Deuxièmement, ces constatations nous amènent à suggérer que, dans les études sur l’effet de pratique distribuée, il serait avantageux d’adopter une nouvelle perspective. En effet, les auteurs s’intéressent classiquement à l’effet de l’IIR (c’est-à-dire quel est l’IIR optimal) en fonction du DR. A contrario, on pourrait plutôt comparer la rétention induite par chacun des IIR en fonction du DR. Ce changement de perspective serait associé à un remaniement des figures représentant les résultats. Concrètement, l’axe des abscisses représenterait le délai de rétention (et non plus les IIR) tandis que les différents IIR (et non plus les DR) seraient représentés par des courbes différentes. Cette nouvelle façon de considérer les données aurait l’avantage, selon nous, de rendre plus facile l’interprétation des courbes. Par exemple, dans l’ancienne perspective, on pouvait interpréter les courbes de la façon suivante : « Au fur et à mesure que le DR augmente, l’IIR optimal augmente également ». La même observation dans la nouvelle perspective deviendrait : « Avec l’augmentation du DR, on assiste à l’avènement progressif de la supériorité des longs IIR ». À titre d’exemple, nous avons transformé la représentation graphique des résultats de Glenberg (1976, représentés dans la Figure 2 dans la section 1.3.1) ; la nouvelle mise en forme est présentée dans la Figure 31.

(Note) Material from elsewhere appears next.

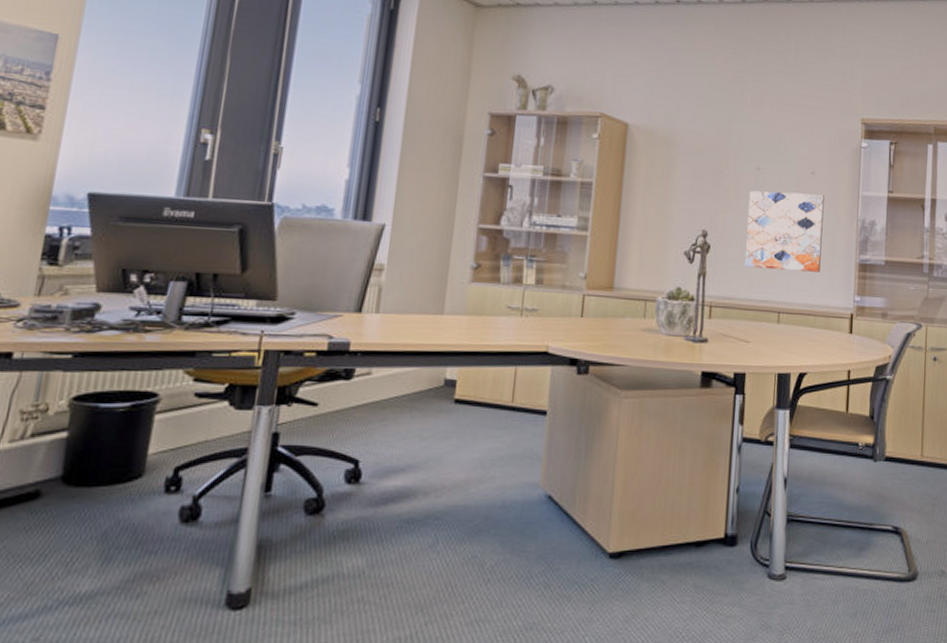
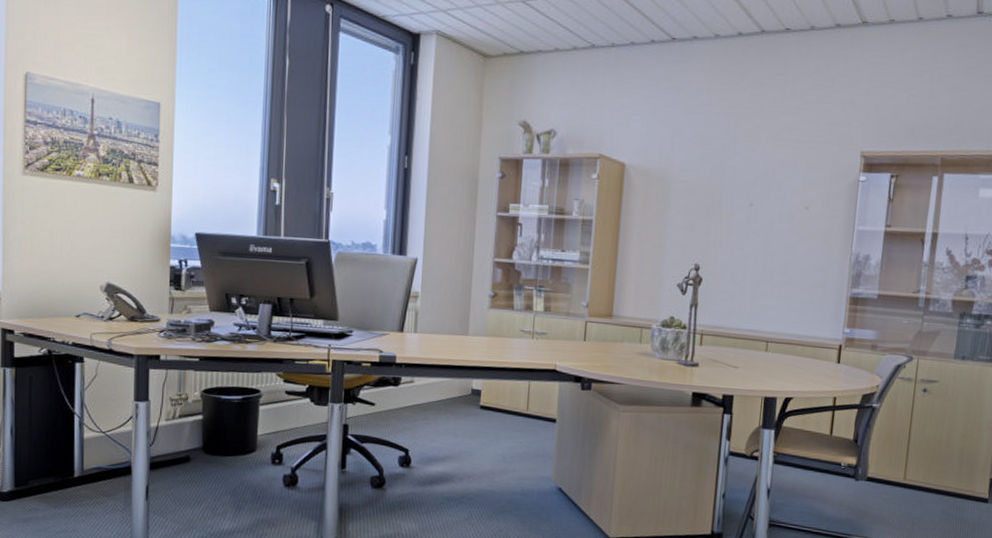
wall art: present [745,190,824,272] -> none [735,226,818,305]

Figure 31 : Reproduction des résultats de l’Expérience 1 de Glenberg (1976). Taux de rappel en fonction du délai de rétention (abscisses) et de la durée de l’IIR (couleur).

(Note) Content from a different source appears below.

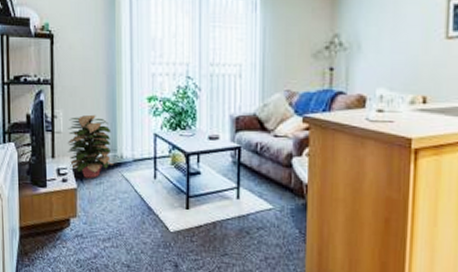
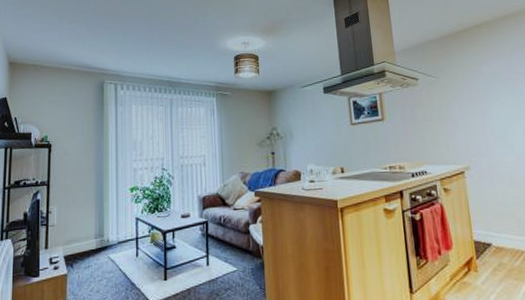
decorative plant: present [67,114,115,178] -> none [59,207,102,263]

De la même façon sont représentés dans la Figure 32 les résultats de l’étude de Cepeda et al. (2008), figure qui peut être comparée avec la Figure 4 de la section 1.3.2. On notera que, dans ces deux figures, est retrouvée la forme classique de la courbe d’oubli.

Figure 32 :Reproduction des résultats de l’étude de Cepeda et al. (2008). Taux de rappel en fonction du délai de rétention (abscisses) et de la durée de l’IIR (couleur).

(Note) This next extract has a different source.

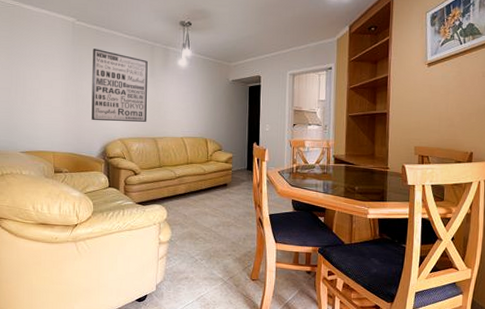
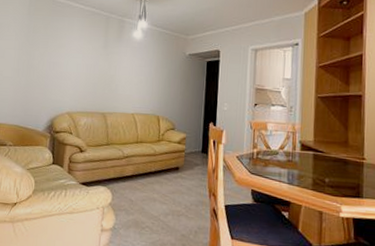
wall art: present [91,49,148,122] -> none [40,19,102,95]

L’observation de ces courbes révèle que des IIR de longue durée sont souvent associés à la fois aux performances de rétention les plus élevées et également aux taux d’oubli les plus faibles. C’est le cas par exemple des conditions où l’IIR est de 20 items dans l’étude de Glenberg (1976), et de 21 jours dans l’étude de Cepeda et al. (2008). Il nous semble qu’il serait plus simple d’expliquer ces résultats en essayant de comprendre en quoi l’IIR influence la courbe d’oubli. La courbe d’oubli suit une forme connue (e.g., Wixted & Carpenter, 2007 ; Wixted & Ebbesen, 1991), dont deux paramètres peuvent varier : d’une part, l’ordonnée à l’origine, c’est-à-dire les performances réalisées immédiatement à la suite de l’apprentissage et, d’autre part, la pente, c’est-à-dire la vitesse de déclin des souvenirs. Nous pensons que la théorie de la récupération en phase d’étude pourrait être améliorée pour pouvoir rendre compte de ces phénomènes, notamment en considérant que la récupération pourrait avoir des effets différentiels à la fois sur la force d’un souvenir et sur son taux de déclin (i.e., sa résistance).